Your solution is correct and follows the backtracking approach appropriately. The time and space complexity are optimal for this problem. Here are some suggestions for improvement:

1. Optimize Palindrome Check: Instead of creating a new array for each substring (like Array(sArr[start...i])), you can check the palindrome directly on the original sArr by passing the start and end indices to the isPalindrome function. This avoids unnecessary array copies and improves performance. For example, you can change the isPalindrome function to take the array and the start and end indices: isPalindrome(sArr: [Character], start: Int, end: Int) -> Bool. Then, inside the loop, you would call isPalindrome(sArr: sArr, start: start, end: i).

2. Variable Naming: The variable sArr is a bit unclear. Consider renaming it to characters or sArray for clarity.

3. Commenting: The comments in the code are helpful, but you could add more comments to explain the backtracking step (like the action, recurse, and backtrack steps) to make it even clearer.

4. Initialization: The init method in the class is empty and not necessary. You can remove it unless you plan to add initialization logic later.

5. Consistency: The class name PalindromePartition does not match the problem name exactly (it's "Palindrome Partitioning"), but this is minor. However, the problem expects a function partition, which you have implemented correctly.

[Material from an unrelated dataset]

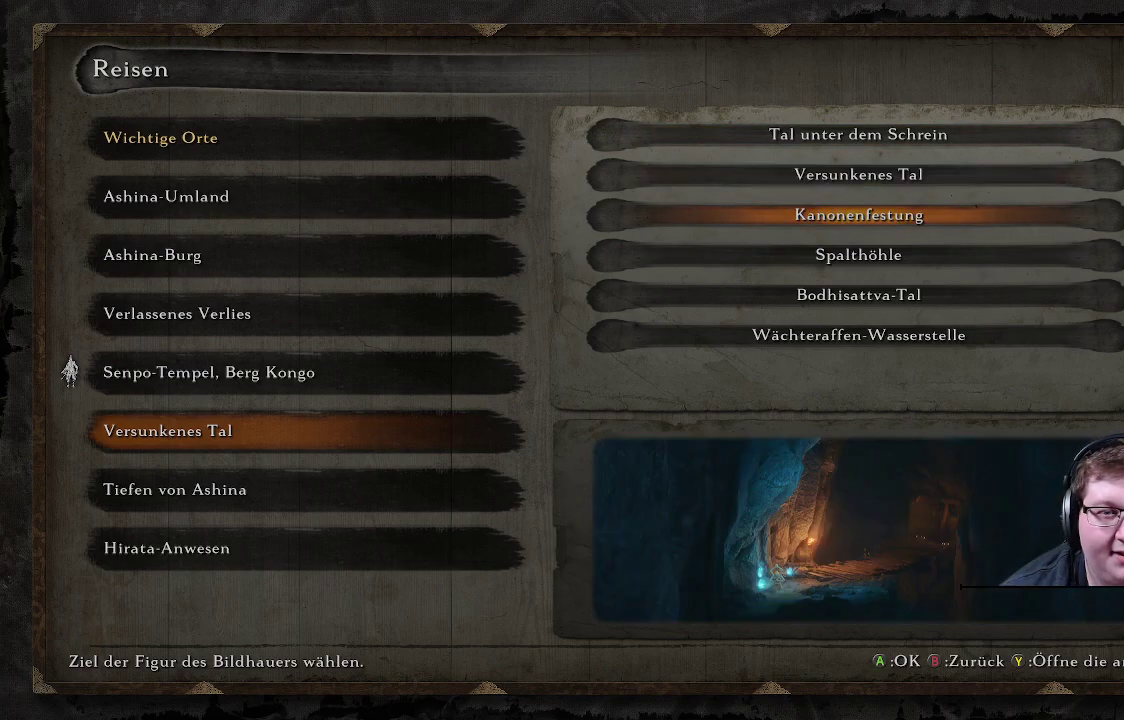
{"buttons": [], "left_stick": "center", "right_stick": "center", "events": []}
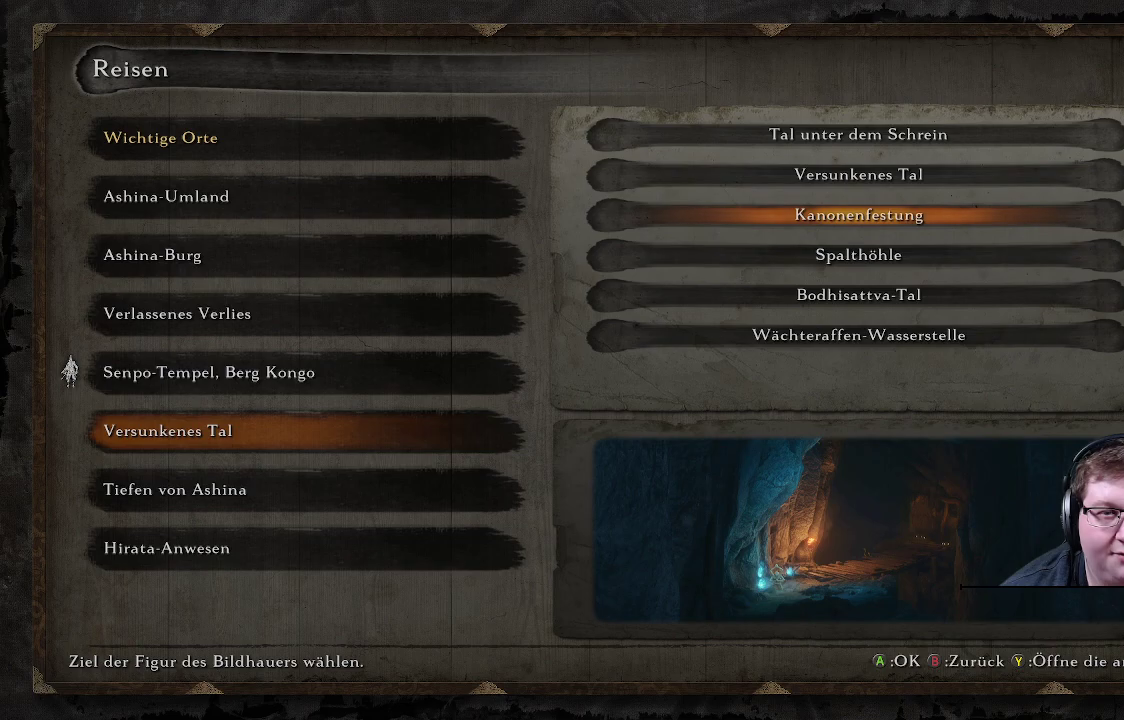
{"buttons": ["DPAD_DOWN"], "left_stick": "center", "right_stick": "center", "events": [[467, "DPAD_DOWN", "down"]]}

Here is how you could refactor the palindrome check:

func helper(sArr: [Character], start: Int, path: inout [String], result: inout [[String]]) {
    if start == sArr.count {
        result.append(path)
        return
    }
    for i in start..<sArr.count {
        if isPalindrome(sArr: sArr, left: start, right: i) {
            let substring = String(sArr[start...i])
            path.append(substring)
            helper(sArr: sArr, start: i+1, path: &path, result: &result)
            path.removeLast()
        }
    }
}

private func isPalindrome(sArr: [Character], left: Int, right: Int) -> Bool {
    var l = left, r = right
    while l < r {
        if sArr[l] != sArr[r] {
            return false
        }
        l += 1
        r -= 1
    }
    return true
}

This change avoids creating intermediate arrays for palindrome checks and should improve performance.

Overall, your solution is solid and only requires minor optimizations for better efficiency.

VERDICT: PASS